Wer braucht heute noch eine Axilladissektion?

Die axilläre Lymphknotendissektion (ALND) der Level I/II gilt nach wie vor als therapeutischer Standard für Patientinnen mit lymphknotenmetastasiertem Mammakarzinom. Seit Sir William Halsted 1894 die radikale Mastektomie mit der systematischen Lymphknotenentfernung propagiert hatte, änderte sich diese Vorgehensweise erst gut 100 Jahre später, als Armando Giuliano das Konzept der Sentinel Node Biopsy (SNB) für das Mammakarzinom adaptierte. Im Laufe der letzten 15 Jahre stellte sich nun auch in mehreren randomisierten Studien heraus, dass ein negativer Wächterlymphknoten zuverlässig den Status der restlichen Axilla vorhersagen kann. Trotzdem muss kritisch angemerkt werden, dass auch hier die Chirurgen nicht auf die Ergebnisse von randomisierten Studien gewartet haben, sondern dass eigentlich sehr undiszipliniert und teilweise unkritisch mit dieser Technik begonnen wurde. Lediglich in wenigen Ländern haben sich qualitätssichernde Programme etabliert, die die Ausbildung der Chirurgen überwacht und die Ergebnisse dokumentiert haben. Eines dieser Programme wurde von der Österreichischen Arbeitsgruppe Sentinel Node Biopsie (ASNSG) etabliert, wo unter der Organisation von Anton Haid und Peter Konstantiniuk ein beispielhaftes Netzwerk mit zentraler Datenerfassung und -auswertung erstellt wurde. Mehrere tausend SNB-Prozeduren wurden hier prospektiv erfasst und einige bedeutende Fragestellungen konnten in prominenten Publikationen diskutiert werden. So haben im Laufe der Jahre die Kontraindikationen für die SNB immer mehr abgenommen, bis vor circa zwei Jahren lediglich die „positive Axilla“ als Kontraindikation für die SNB übrig geblieben ist. In den letzten Jahren ist es dann eher ruhig um den Wächterlymphknoten geworden, und die meisten Gruppen sind zu der Ansicht gelangt, dass es kaum noch relevante Fragestellungen zu diesem Thema gab.

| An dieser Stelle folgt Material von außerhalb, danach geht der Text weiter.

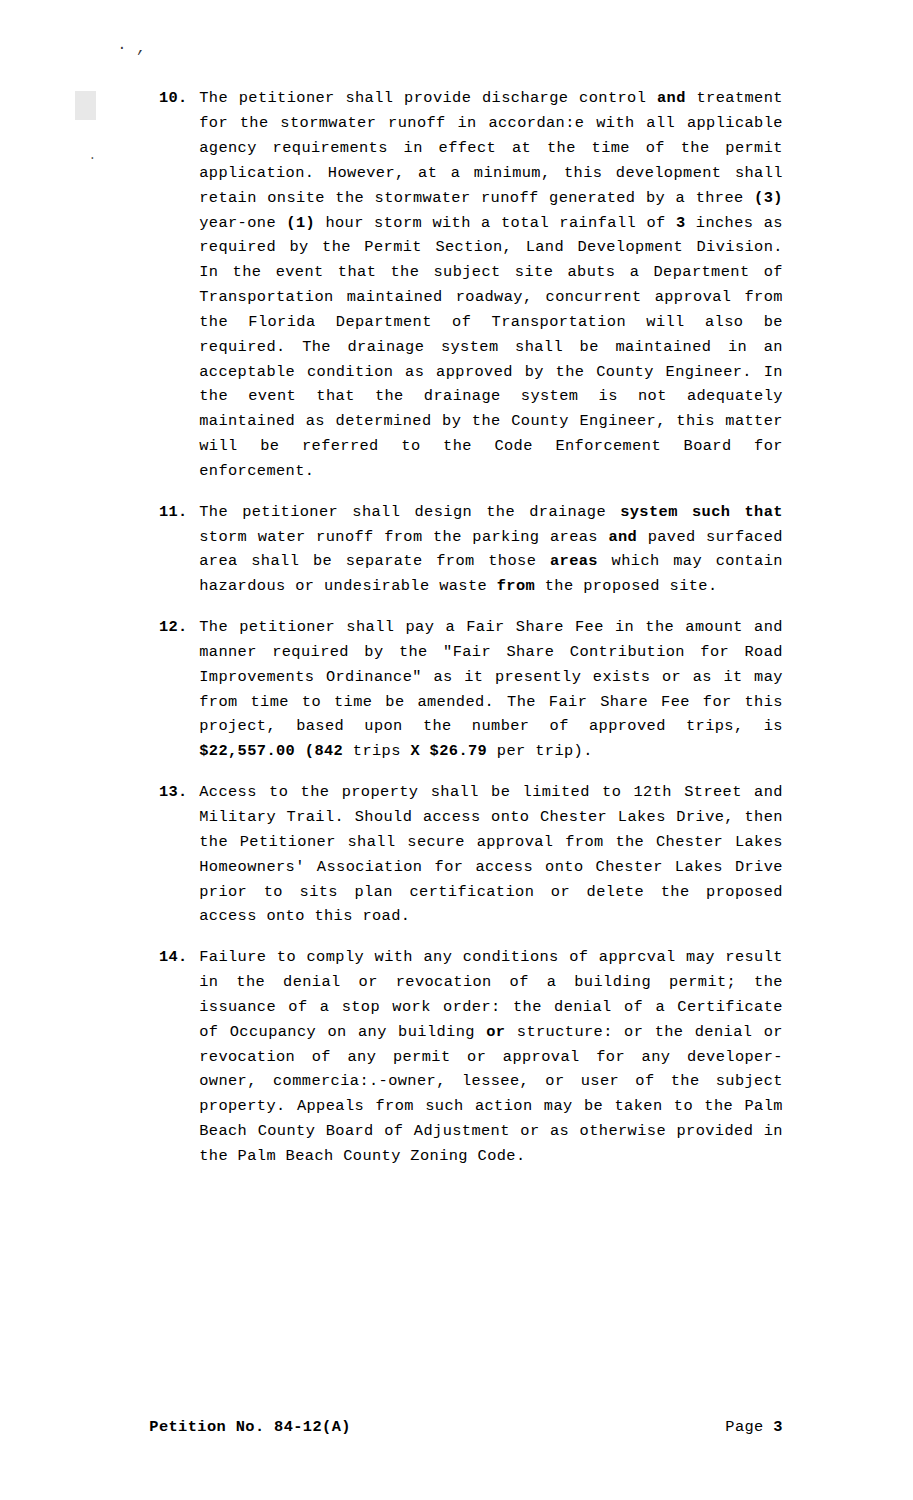.
· ,  
10. The petitioner shall provide discharge control and treatment for the stormwater runoff in accordan:e with all applicable agency requirements in effect at the time of the permit application. However, at a minimum, this development shall retain onsite the stormwater runoff generated by a three (3) year-one (1) hour storm with a total rainfall of 3 inches as required by the Permit Section, Land Development Division. In the event that the subject site abuts a Department of Transportation maintained roadway, concurrent approval from the Florida Department of Transportation will also be required. The drainage system shall be maintained in an acceptable condition as approved by the County Engineer. In the event that the drainage system is not adequately maintained as determined by the County Engineer, this matter will be referred to the Code Enforcement Board for enforcement.
11. The petitioner shall design the drainage system such that storm water runoff from the parking arеas and paved surfaced area shall be separate from those areas which may contain hazardous or undesirable waste from the proposed site.
12. The petitioner shall pay a Fair Share Fee in the amount and manner required by the "Fair Share Contribution for Road Improvements Ordinance" as it presently exists or as it may from time to time be amended. The Fair Share Fee for this project, based upon the number of approved trips, is $22,557.00 (842 trips X $26.79 per trip).
13. Access to the property shall be limited to 12th Street and Military Trail. Should access onto Chester Lakes Drive, then the Petitioner shall secure approval from the Chester Lakes Homeowners' Association for access onto Chester Lakes Drive prior to sits plan certification or delete the proposed access onto this road.
14. Failure to comply with any conditions of apprcval may result in the denial or revocation of a building permit; the issuance of a stop work order: the denial of a Certificate of Occupancy on any building or structure: or the denial or revocation of any permit or approval for any developer-owner, commercia:.-owner, lessee, or user of the subject property. Appeals from such action may be taken to the Palm Beach County Board of Adjustment or as otherwise provided in the Palm Beach County Zoning Code.
Petition No. 84-12(A)
Page 3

Auswirkungen der ACOSOG-Z0011-Studie

Dies änderte sich schlagartig, als die ersten Daten aus der „Giuliano-Studie“ veröffentlicht wurden, der ACOSOG-Z0011- Studie, die als randomisierte Studie die Axilladissektion verglichen hat mit keiner weiteren Operation in der Axilla bei positiven Wächterlymphknoten. Die Studie wurde bereits im Jahr 1999 gestartet und es konnten Patientinnen mit Mikrometastasen und mit maximal zwei Makrometastasen eingeschlossen werden. Die Schlussfolgerung der Studie ist natürlich allen Lesern bekannt – das Unterlassen einer komplettierenden Axilladissektion bei positivem Sentinel Node hatte keinen negativen Einfluss auf das Überleben. Bekannterweise hat diese Studie viele relevante Kritikpunkte, die in der Diskussion über eine generalisierte Anwendung der Ergebnisse unbedingt berücksichtigt werden müssen.

Die größten Kritikpunkte:

  • Die statistisch berechnete Zahl an Patientinnen, die für die Bestätigung der Studienhypothese nötig waren, konnte nur zu 47 % erreicht werden und die notwendige Zahl der Events sogar nur zu 19 %.
  • Die Einbringung der Patientinnen erfolgte von den einzelnen Zentren wohl sehr selektiv: im Durchschnitt wurde eine Patientin pro Jahr pro Zentrum randomisiert. Von diesen Tumoren hatten 41 % „nur“ Mikrometastasen und die waren in den beiden Studienarmen signifikant unterschiedlich verteilt, was in einer randomisierten Studie nicht sein dürfte.
  • Die Datenqualität entspricht in vielen Details nicht den geforderten Standards: 10 % der Tumoren hatten einen unbekannten Status des Sentinel Node, 18 % eine unbekannte Zahl der Lymphknoten bei ALND, 25 % kein histologisches Grading und gar 19 % der Patientinnen konnten überhaupt nicht nachkontrolliert werden (lost to follow-up).
  • Die Art und Weise der adjuvanten Strahlentherapie ist noch nicht ausgewertet und niemand weiß genau, welche Dosis in welchem Bereich der Axilla durch die Anwendung von so genannten hohen tangentialen Feldern verabreicht wurde.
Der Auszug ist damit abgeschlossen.